Twitter has acquired the popular Twitter client TweetDeck for around $40 million "in a mix of cash and stock," reports CNN. Earlier this month, TechCrunch editor Michael Arrington reported that the deal had been completed around May 2, but sources with CNN say the acquisition papers were signed on Monday. TechCrunch had also reported in February that UberMedia, a company that owns a handful of Twitter-related businesses, acquired TweetDeck but the deal never materialized.

So why did Twitter purchase a client that the company could've presumably built on its own? For one, many of Twitter's power users use TweetDeck, says Trevor Mogg at Digital Trends. "Owning a client like TweetDeck means Twitter now has direct access to its users, among the most active in the Twitter community, which could help with efforts to monetize the microblogging site at some point in the future," he writes. "Despite its huge popularity, Twitter hasn’t yet found an effective way to actually make any money."
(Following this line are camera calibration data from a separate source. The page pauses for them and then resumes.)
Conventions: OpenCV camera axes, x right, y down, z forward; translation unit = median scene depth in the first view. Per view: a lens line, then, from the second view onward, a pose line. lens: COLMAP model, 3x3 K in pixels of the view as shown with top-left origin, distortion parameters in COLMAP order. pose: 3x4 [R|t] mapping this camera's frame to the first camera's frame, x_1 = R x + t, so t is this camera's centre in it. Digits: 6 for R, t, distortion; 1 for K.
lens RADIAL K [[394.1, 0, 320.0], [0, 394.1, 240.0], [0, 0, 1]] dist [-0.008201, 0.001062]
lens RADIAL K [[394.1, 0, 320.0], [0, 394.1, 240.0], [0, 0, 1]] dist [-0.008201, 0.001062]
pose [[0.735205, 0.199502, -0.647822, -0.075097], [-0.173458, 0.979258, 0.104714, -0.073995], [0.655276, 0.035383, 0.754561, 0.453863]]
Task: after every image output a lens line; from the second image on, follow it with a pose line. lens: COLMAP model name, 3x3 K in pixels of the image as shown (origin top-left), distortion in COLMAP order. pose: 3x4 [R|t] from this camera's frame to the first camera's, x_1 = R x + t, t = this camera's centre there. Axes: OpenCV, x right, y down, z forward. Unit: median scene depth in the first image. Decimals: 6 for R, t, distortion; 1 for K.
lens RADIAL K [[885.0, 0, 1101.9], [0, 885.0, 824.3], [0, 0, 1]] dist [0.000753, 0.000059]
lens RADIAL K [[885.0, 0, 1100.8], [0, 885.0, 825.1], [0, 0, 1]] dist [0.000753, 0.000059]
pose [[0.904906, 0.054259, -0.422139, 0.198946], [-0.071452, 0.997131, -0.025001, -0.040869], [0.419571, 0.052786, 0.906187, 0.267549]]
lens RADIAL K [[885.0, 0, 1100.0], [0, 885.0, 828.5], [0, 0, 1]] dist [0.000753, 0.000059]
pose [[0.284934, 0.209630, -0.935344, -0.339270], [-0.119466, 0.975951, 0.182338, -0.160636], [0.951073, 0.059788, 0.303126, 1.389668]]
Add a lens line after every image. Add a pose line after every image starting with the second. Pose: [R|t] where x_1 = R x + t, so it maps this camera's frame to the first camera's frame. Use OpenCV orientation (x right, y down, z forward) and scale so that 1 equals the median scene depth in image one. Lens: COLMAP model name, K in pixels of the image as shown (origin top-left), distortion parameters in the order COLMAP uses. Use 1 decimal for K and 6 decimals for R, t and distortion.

CNN's Laurie Segall says the purchase squares with the vision of Twitter's new product head. "After a management shakeup, with co-founder Ev Williams out and Jack Dorsey back as head of product, the company is focusing on building and owning Twitter's most compelling features and interfaces."

Mike Butcher at TechCrunch says this was more of a defensive move than anything else. He imagines the alternative, if UberMedia had purchased TweetDeck.

UberMedia buys Tweetdeck, thus gaining around 20% of the userbase of Twitter.

With one fell swoop UberMedia has market power relative to Twitter, plus most of the high value users.

As a result, UberMedia has the power to say to Twitter “We have 20-30 percent of Tweets. So, are you feeling lucky? Are ya?”

UberMedia can then say “Unless you let us sell our own advertising, not yours, against those Tweets, we will have to migrate our user base onto a different platform.”